* _EXCERPT TO READ_
──────────────────────────────

Want to share your content on R-bloggers? click here if you have a blog, or here if you don't.

The truth is out there R readers, but often it is not what we have been led to believe. The previous post examined the strong positive results bias in optimism corrected bootstrapping (a method of assessing a machine learning model’s predictive power) with increasing p (completely random features). There were 2 implementations of the method given, 1 has a slight error, 2 seems fine. The trend is still the same with the corrected code, but the problem with my code is I did not set ‘replace=TRUE’ in the call to the ‘sample’ function.

Thanks to ECOQUANT for pointing out the error.

Let’s just recap what bootstrapping is and what optimism corrected bootstrapping is before we redo the experiments:

This is from Jason’s excellent blog (https://machinelearningmastery.com/a-gentle-introduction-to-the-bootstrap-method/), bootstrapping is:

1. Choose a number of bootstrap samples to perform
2. Choose a sample size
3. For each bootstrap sample (b=1 … B)
1. Draw a sample with replacement with the chosen size
2. Calculate the statistic on the sample
4. Calculate the mean of the calculated sample statistics.

The with replacement part means we have to put each individual sample back when getting our sample in the bth bootstrap iteration. Thus, we usually have duplicate samples in our sample of the data when doing bootstrapping.

This is the optimism corrected bootstrapping algorithm:

1. Fit a model M to entire data S and estimate predictive ability C.
2. Iterate from b=1…B:
1. Take a resample from the original data, S*
2. Fit the bootstrap model M* to S* and get predictive ability, C_boot
3. Use the bootstrap model M* to get predictive ability on S, C_orig
3. Optimism O is calculated as mean(C_boot – C_orig)

──────────────────────────────

* _RECORD SET_
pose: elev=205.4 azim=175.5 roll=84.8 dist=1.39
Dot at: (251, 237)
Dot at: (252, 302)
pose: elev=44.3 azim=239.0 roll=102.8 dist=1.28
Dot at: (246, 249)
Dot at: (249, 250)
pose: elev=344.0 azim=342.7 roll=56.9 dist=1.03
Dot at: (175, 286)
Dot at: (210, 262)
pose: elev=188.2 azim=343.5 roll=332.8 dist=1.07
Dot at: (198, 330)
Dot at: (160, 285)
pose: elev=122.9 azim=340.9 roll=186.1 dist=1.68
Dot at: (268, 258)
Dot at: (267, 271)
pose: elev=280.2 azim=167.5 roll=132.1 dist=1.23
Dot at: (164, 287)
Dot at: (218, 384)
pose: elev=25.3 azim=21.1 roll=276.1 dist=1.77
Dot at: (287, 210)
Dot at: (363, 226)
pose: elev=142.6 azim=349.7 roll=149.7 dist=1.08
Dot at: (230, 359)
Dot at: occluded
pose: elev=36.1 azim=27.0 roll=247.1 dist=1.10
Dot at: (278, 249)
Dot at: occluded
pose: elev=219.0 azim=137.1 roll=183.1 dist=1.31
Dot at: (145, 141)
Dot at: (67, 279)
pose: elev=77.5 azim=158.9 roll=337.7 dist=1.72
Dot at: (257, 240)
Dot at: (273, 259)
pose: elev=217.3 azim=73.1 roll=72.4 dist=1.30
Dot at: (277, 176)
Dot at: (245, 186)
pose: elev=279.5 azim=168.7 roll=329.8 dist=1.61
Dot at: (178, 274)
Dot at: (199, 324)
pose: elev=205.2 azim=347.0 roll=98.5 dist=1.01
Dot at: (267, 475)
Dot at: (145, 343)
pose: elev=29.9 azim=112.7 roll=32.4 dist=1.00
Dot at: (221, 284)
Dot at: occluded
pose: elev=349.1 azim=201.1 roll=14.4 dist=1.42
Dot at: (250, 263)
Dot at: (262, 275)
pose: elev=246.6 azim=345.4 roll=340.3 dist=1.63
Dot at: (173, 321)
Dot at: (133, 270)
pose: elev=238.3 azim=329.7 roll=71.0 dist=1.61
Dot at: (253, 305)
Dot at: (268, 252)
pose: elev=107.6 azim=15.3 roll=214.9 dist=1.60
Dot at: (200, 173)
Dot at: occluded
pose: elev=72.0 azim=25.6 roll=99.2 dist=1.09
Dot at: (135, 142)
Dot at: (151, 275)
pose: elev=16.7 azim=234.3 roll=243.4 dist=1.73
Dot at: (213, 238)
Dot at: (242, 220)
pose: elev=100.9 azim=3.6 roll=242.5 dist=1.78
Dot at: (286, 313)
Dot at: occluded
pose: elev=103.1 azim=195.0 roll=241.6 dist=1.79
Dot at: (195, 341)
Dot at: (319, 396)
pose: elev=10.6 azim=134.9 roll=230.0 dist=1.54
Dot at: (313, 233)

──────────────────────────────

* _TASK TO COMPLETE_
Reproduce the whole bootstrapping post above word for word, from start to end.

* _RESULT FOR THIS EXERCISE_
Want to share your content on R-bloggers? click here if you have a blog, or here if you don't.

The truth is out there R readers, but often it is not what we have been led to believe. The previous post examined the strong positive results bias in optimism corrected bootstrapping (a method of assessing a machine learning model’s predictive power) with increasing p (completely random features). There were 2 implementations of the method given, 1 has a slight error, 2 seems fine. The trend is still the same with the corrected code, but the problem with my code is I did not set ‘replace=TRUE’ in the call to the ‘sample’ function.

Thanks to ECOQUANT for pointing out the error.

Let’s just recap what bootstrapping is and what optimism corrected bootstrapping is before we redo the experiments:

This is from Jason’s excellent blog (https://machinelearningmastery.com/a-gentle-introduction-to-the-bootstrap-method/), bootstrapping is:

1. Choose a number of bootstrap samples to perform
2. Choose a sample size
3. For each bootstrap sample (b=1 … B)
1. Draw a sample with replacement with the chosen size
2. Calculate the statistic on the sample
4. Calculate the mean of the calculated sample statistics.

The with replacement part means we have to put each individual sample back when getting our sample in the bth bootstrap iteration. Thus, we usually have duplicate samples in our sample of the data when doing bootstrapping.

This is the optimism corrected bootstrapping algorithm:

1. Fit a model M to entire data S and estimate predictive ability C.
2. Iterate from b=1…B:
1. Take a resample from the original data, S*
2. Fit the bootstrap model M* to S* and get predictive ability, C_boot
3. Use the bootstrap model M* to get predictive ability on S, C_orig
3. Optimism O is calculated as mean(C_boot – C_orig)